[Work instructions]:
Could you reproduce all of the entries below without a single change?
======== Data provided
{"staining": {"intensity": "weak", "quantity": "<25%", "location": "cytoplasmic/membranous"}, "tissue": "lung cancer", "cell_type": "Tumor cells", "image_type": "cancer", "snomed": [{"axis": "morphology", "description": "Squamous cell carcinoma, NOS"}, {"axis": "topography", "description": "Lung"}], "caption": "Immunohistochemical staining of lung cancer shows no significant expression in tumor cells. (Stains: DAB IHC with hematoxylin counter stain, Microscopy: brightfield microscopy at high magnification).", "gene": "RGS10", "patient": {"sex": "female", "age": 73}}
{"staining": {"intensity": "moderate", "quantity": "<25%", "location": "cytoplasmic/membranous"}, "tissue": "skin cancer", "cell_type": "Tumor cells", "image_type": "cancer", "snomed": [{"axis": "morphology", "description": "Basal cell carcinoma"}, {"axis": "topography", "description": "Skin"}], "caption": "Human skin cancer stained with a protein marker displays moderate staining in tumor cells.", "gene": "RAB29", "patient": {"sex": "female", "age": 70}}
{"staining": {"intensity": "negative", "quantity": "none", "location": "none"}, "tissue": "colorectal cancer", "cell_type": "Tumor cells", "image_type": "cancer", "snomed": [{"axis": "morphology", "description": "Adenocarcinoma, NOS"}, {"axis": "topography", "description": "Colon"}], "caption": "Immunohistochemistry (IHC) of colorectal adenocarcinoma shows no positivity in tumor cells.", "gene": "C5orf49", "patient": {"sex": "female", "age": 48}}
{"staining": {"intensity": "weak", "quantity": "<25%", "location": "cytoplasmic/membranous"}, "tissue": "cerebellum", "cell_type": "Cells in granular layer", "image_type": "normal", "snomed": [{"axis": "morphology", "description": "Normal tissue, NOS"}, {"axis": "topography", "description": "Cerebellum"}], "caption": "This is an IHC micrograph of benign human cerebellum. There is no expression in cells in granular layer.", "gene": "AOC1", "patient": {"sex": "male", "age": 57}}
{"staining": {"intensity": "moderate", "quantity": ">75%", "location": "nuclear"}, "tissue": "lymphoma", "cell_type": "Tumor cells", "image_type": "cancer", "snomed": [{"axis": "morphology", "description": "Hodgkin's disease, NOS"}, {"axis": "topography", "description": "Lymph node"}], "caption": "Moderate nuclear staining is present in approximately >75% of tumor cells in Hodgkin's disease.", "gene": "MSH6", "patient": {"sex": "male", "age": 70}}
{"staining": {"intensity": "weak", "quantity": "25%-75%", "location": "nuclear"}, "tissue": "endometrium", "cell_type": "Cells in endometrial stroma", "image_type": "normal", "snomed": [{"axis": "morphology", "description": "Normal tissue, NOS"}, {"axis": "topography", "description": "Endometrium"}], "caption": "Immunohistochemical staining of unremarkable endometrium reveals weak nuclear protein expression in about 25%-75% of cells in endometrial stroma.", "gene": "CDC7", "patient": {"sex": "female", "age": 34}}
================
[Answer to this exercise]:
{"staining": {"intensity": "weak", "quantity": "<25%", "location": "cytoplasmic/membranous"}, "tissue": "lung cancer", "cell_type": "Tumor cells", "image_type": "cancer", "snomed": [{"axis": "morphology", "description": "Squamous cell carcinoma, NOS"}, {"axis": "topography", "description": "Lung"}], "caption": "Immunohistochemical staining of lung cancer shows no significant expression in tumor cells. (Stains: DAB IHC with hematoxylin counter stain, Microscopy: brightfield microscopy at high magnification).", "gene": "RGS10", "patient": {"sex": "female", "age": 73}}
{"staining": {"intensity": "moderate", "quantity": "<25%", "location": "cytoplasmic/membranous"}, "tissue": "skin cancer", "cell_type": "Tumor cells", "image_type": "cancer", "snomed": [{"axis": "morphology", "description": "Basal cell carcinoma"}, {"axis": "topography", "description": "Skin"}], "caption": "Human skin cancer stained with a protein marker displays moderate staining in tumor cells.", "gene": "RAB29", "patient": {"sex": "female", "age": 70}}
{"staining": {"intensity": "negative", "quantity": "none", "location": "none"}, "tissue": "colorectal cancer", "cell_type": "Tumor cells", "image_type": "cancer", "snomed": [{"axis": "morphology", "description": "Adenocarcinoma, NOS"}, {"axis": "topography", "description": "Colon"}], "caption": "Immunohistochemistry (IHC) of colorectal adenocarcinoma shows no positivity in tumor cells.", "gene": "C5orf49", "patient": {"sex": "female", "age": 48}}
{"staining": {"intensity": "weak", "quantity": "<25%", "location": "cytoplasmic/membranous"}, "tissue": "cerebellum", "cell_type": "Cells in granular layer", "image_type": "normal", "snomed": [{"axis": "morphology", "description": "Normal tissue, NOS"}, {"axis": "topography", "description": "Cerebellum"}], "caption": "This is an IHC micrograph of benign human cerebellum. There is no expression in cells in granular layer.", "gene": "AOC1", "patient": {"sex": "male", "age": 57}}
{"staining": {"intensity": "moderate", "quantity": ">75%", "location": "nuclear"}, "tissue": "lymphoma", "cell_type": "Tumor cells", "image_type": "cancer", "snomed": [{"axis": "morphology", "description": "Hodgkin's disease, NOS"}, {"axis": "topography", "description": "Lymph node"}], "caption": "Moderate nuclear staining is present in approximately >75% of tumor cells in Hodgkin's disease.", "gene": "MSH6", "patient": {"sex": "male", "age": 70}}
{"staining": {"intensity": "weak", "quantity": "25%-75%", "location": "nuclear"}, "tissue": "endometrium", "cell_type": "Cells in endometrial stroma", "image_type": "normal", "snomed": [{"axis": "morphology", "description": "Normal tissue, NOS"}, {"axis": "topography", "description": "Endometrium"}], "caption": "Immunohistochemical staining of unremarkable endometrium reveals weak nuclear protein expression in about 25%-75% of cells in endometrial stroma.", "gene": "CDC7", "patient": {"sex": "female", "age": 34}}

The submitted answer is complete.